Question

I'm building an MVC4 application that is starting to take shape and I want to deploy it privately for staging and preview purposes. I would like only a select few people to be able to access the full application. Most of the application is public, but there is a private area as well that requires the user to login.

I'm looking for the most unintrusive way to privately deploy this application to staging/preview. By unintrusive I mean that I don't want to toggle more than a few lines of code, preferably just a flag in the web.config, to deploy it normally vs privately.

I also want this authorization to overlap the site's existing authorization functionality. In other words, when the person goes to the preview URL I give them, they are brought to a landing page where they must log in using the username/password I also gave them. Once they login, they should be brought to what will be the actual landing page if the application was in production. However, they should NOT be logged in to the application itself (this is what I mean by overlap). This way, they can use the application as normal (registering, then logging in a second time to get to the application's private areas.)

I'd like to have something along the lines of this in my web.config:

<StagingAccess deployPrivately ="true">
    <StagingUsers>
        <StagingUser>
            <UserName>JoeShmoe</UserName>
            <Password>Staging123</Password>
        </StagingUser>
    </StagingUsers>    
</StagingAccess>   

Such that I can simply toggle deployPrivately, add a StagingUser node for a select user, then deploy to my host using Web Deploy.
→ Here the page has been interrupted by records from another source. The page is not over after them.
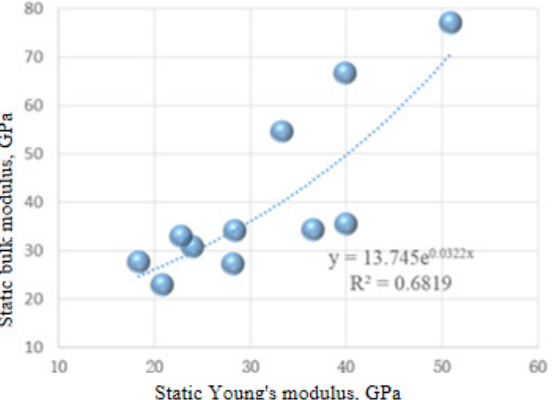
Figure 12. Distribution histogram of dynamic Young’s modulus and bulk modulus.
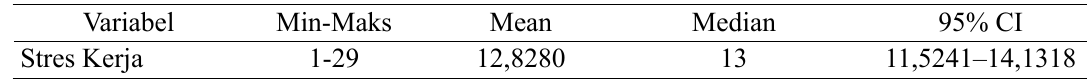
Tabel 1. Deskripsi statistik tingkat stres kerja perawat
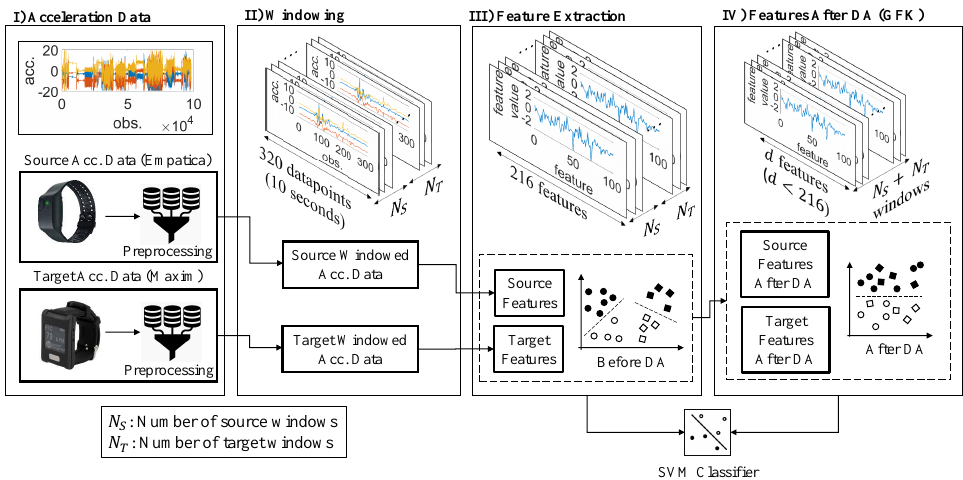
Figure 4. An illustration of the methodology for the cross-sensor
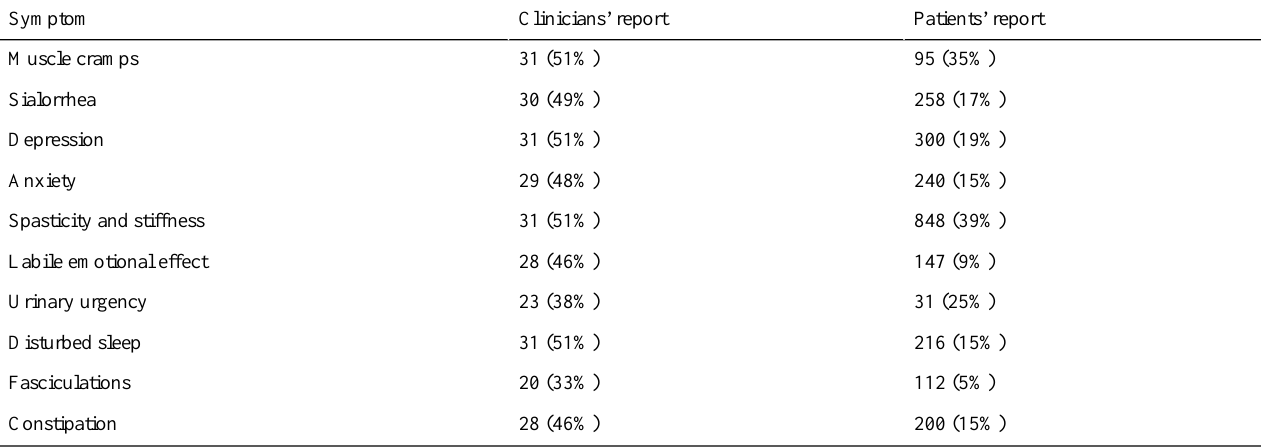
Table 1. Number of clinicians and patients who responded to the question regarding treatments prescribed or received for specific symptoms.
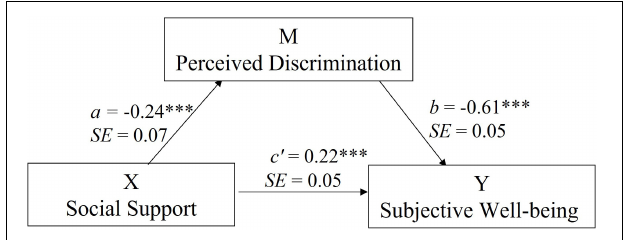
FIGURE 1 | The mediation model for the effect of PD in the relationship between SS and SWB. *** p <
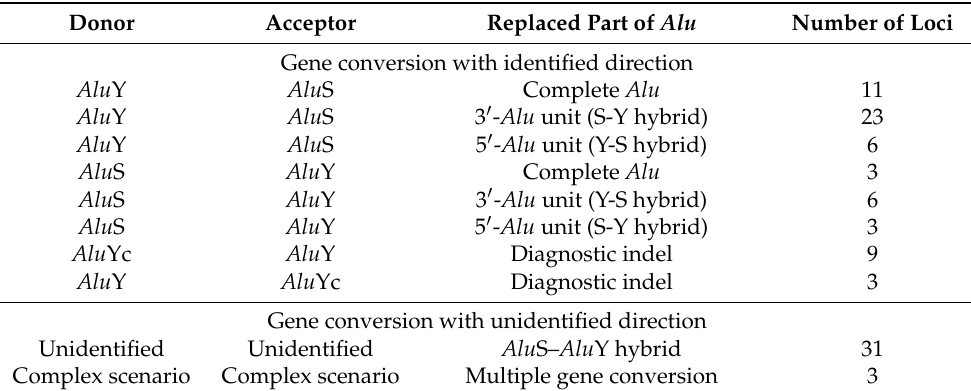
Table 1. Gene conversion cases among Alu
Some steps would be perfect as I've never actually deployed an MVC app before, let alone like this. But I really need to start being able to show the application to people without exposing any of my code and without a remote desktop to my machine, which makes the app seems laggy.

Was it helpful?

Solution

How about a combination of Authorization Rules: http://weblogs.asp.net/gurusarkar/archive/2008/09/29/setting-authorization-rules-for-a-particular-page-or-folder-in-web-config.aspx and Web.Config Transformations? http://msdn.microsoft.com/en-us/library/dd465326.aspx

Then you would Publish the application using VS with a specific configuration chosen - I believe this could help you accomplish your goals.